I’ve said before that wars are exchanges of information with terrible human consequences, and if the competition between human workers and automation isn’t exactly a war, it’s certainly a bloodless coup. Tasks that can be completed by both humans and robots will eventually be totally taken from our hands, completely roboticized.

The Browser pointed me to “The Automatic Corporation,” a blog post by Google software engineer Vivek Haldar which wonders if corporations can be 100% automated. That’s likely not possible for most entities, but the thought experiment does demonstrate how much more creative destruction is coming our way courtesy of algorithms. The opening:

“Corporations can be thought of as information-processing feedback loops. They propose products, introduce them into the marketplace, learn from the performance of the products, and adjust. They do this while trying to maximize some value function, typically profit.

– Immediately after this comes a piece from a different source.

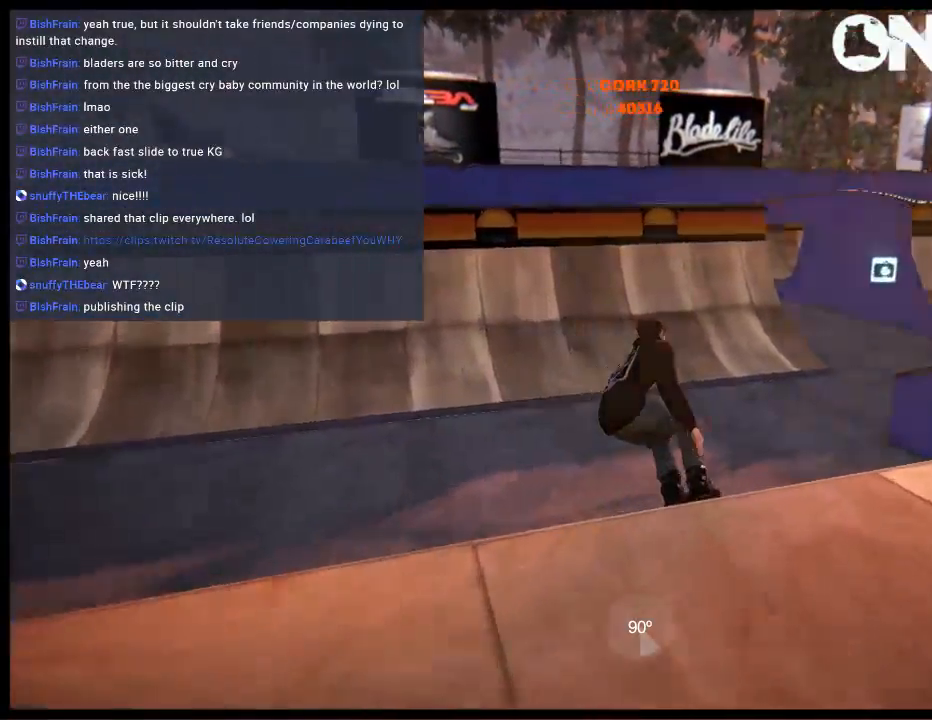
{"buttons": [], "left_stick": "left", "right_stick": "center", "events": [[150, "left_stick", "center"], [350, "left_stick", "left"], [383, "A", "down"], [483, "A", "up"]]}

So why can’t they be completely automated? I mean that literally. Could we have software that carries out all those functions?

Software could propose new products within a design space. It could monitor the performance of those products in the marketplace, and then learn from the feedback and adjust accordingly, all while maximizing its value function. If the product is a webapp, most of these steps are already within the reach of full automation. For physical products, what’s missing is APIs that allow a program to order physical products, and move them around in the physical world.

A limited version of what I’m describing already exists. High-frequency trading firms are already pure software, mostly beyond human control or comprehension. The flash crash of 2010 demonstrated this. Companies that are centered around logistics, like FedEx or Walmart, can be already thought of as complex software entities where human worker bees carry out the machine’s instructions.”